Attendance policy updated

Rules and regulations promote timeliness among students


Walking into school, students arrive early to be in class on time. The updated rules and regulations promoted timeliness and clarified excused and unexcused absences. “We went from having 30 or 40 people come in late to school to 10, so it’s definitely made a huge difference,” associate principal Scott May said.

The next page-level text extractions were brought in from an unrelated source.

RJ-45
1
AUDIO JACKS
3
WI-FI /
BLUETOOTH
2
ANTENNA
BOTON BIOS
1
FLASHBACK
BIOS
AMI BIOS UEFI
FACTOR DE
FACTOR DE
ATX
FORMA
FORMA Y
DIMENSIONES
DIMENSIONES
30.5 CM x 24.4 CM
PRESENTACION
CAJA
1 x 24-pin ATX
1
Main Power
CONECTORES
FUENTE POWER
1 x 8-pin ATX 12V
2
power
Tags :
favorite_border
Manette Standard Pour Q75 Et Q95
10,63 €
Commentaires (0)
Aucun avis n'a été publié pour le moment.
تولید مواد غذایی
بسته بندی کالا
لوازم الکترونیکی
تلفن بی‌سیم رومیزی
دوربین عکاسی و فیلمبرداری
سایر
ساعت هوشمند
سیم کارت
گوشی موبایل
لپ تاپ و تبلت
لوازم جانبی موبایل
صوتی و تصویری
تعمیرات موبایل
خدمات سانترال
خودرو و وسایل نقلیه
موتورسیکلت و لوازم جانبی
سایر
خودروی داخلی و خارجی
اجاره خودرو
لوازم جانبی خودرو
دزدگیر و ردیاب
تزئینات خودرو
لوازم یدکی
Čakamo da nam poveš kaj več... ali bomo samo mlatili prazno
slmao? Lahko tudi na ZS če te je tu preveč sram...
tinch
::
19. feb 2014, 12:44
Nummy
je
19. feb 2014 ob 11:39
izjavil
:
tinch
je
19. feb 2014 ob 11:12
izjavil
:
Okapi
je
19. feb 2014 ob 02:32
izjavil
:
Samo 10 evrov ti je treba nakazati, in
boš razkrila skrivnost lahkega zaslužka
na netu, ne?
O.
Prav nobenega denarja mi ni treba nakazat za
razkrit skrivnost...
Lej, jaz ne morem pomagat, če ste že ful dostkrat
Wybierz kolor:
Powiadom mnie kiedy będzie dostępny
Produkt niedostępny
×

Lauren Devereux, Co-Editor-in-Chief

Sleeping in, sitting in traffic and skipping class to rest; some of these excuses don’t cut it anymore after the revamped attendance policy.
“It’s a radical change. The district policy hasn’t changed, but the rules and regulations did and how it’s enforced,” associate principal Scott May said. “It’s something that should have been done or that has needed to be done for a while. The attendance policy has been pretty relaxed in the district and they wanted to make it consistent across the buildings.”
Attendance rules and regulations address the number of unexcused absences per semester and introduces the magic number 10: the maximum number of unexcused absences before a student is placed on credit review. Additionally, tardies are now factored into unexcused absences after three occur in a class; and not every absence counts as excused.
Absences fall into two categories: excused and unexcused. Excused reasons include: student illness, doctor-ordered bed rest, pre-arranged court appearances, death in the immediate family, pre-arranged and approved family vacations and medical appointments.
“Attendance is what it really boils down to. Attendance is the key to the success of students. If they’re here, they’re more likely to be successful than if they aren’t here,” May said.
If a student becomes close to 10 absences, they will receive a letter stating credit may be lost. The appeal process begins with a mandatory meeting with a student’s associate principal once they are close to reaching 10 absences. Students have two choices: ignore the letter and information and risk losing credit or continue with the appeal process.
Once a student goes over and hits 11 absences, they lose credit. It is up to them to attend after-school sessions with teachers or Saturday school to make up time, which is recorded on a sheet. At the end of the semester, they submit the form and the student’s administrator reviews it to determine if they earn credit back or not.
“I think that it’s a little strict, but I understand why [the district] changed it. I think more people will show up and not skip,” sophomore Ella Skope said. “A con would be for people who have after school activities that sometimes go into school hours. I am on a cheer team and I’m going to be handling it by making sure if it’s not necessary to leave early, I won’t; but if I have to, try to limit the amount of times I leave early.”
As of October, five students have gone on credit review and many others have been warned they are close, according to May. Sessions to make up credit currently take place every other Saturday and will be held more frequently further into the year.
“The policy is not going to change. What may change over the course of the year is how we help support students with the policy. What may change are the opportunities that we provide students to make up the time that they might need; us finding ways to help support students with making up that time that’s going to change. We hope to have as many opportunities as possible to support students,” principal Jared McEvoy said
Despite it being cold and flu season, some students come to school to avoid missing days; however, the attendance policy allows students to be excused absent for sickness with a doctor’s note.
“Do not come to school if you’re sick. The reality is this new attendance policy [allows] 10 days of absences that a student could accrue before really anything needs to be done about it. Ten days in one semester is a lot and that 10 days doesn’t count if you’re quarantined,” McEvoy said. “I would say, if you’re a student and you’re missing 10 or more days in a semester, there’s bigger issues there. If you are an average student with an average number of absences, you shouldn’t have to worry about missing a day because you’re sick; you should stay home. If you are not well and exhibiting any symptoms, you should stay home, rest, feel better and then come back to school.
“There’s a lot of extra anxiety about illness right now, whether it’s COVID-19 related or not, it’s just one of the things that we’re all dealing with. So if a student is not feeling well, they should not report to school.”
The updated attendance regulations are not meant to encourage students to come to school when they’re sick. The update on tardiness and early dismissals counting as absences is to cut down on students arriving late to school and leaving early, according to May. Now, every third tardy counts as one absence; and early dismissals, no matter how long there are for, count as an absence.
“A good thing about it is that a lot of kids have unexcused absences or if their parents call them in a lot, they will be held more accountable for their work and they are kind of forced to actually be here,” senior Christina Elezovic said.
Reasons for early dismissals are more strict as well, including: if a doctor’s note is not brought in or the reason doesn’t match the parent’s previously called in excused reason.
“I like the attendance policy, I’ve always liked it; especially when they are going to enforce it now,” physical education teacher Lisa Doherty said. “The hard part I have, being a mom, being a coach, being a teacher, is the early dismissal policy that they are implementing as being [absences], because there are some kids who do need to leave early for various reasons and they don’t get that opportunity now because it could affect their attendance; so that part to me is a little tough.”
If students or parents have questions or need clarification regarding the updated attendance policy, they can look at the student handbook or direct any questions to associate principal Scott May in the front office.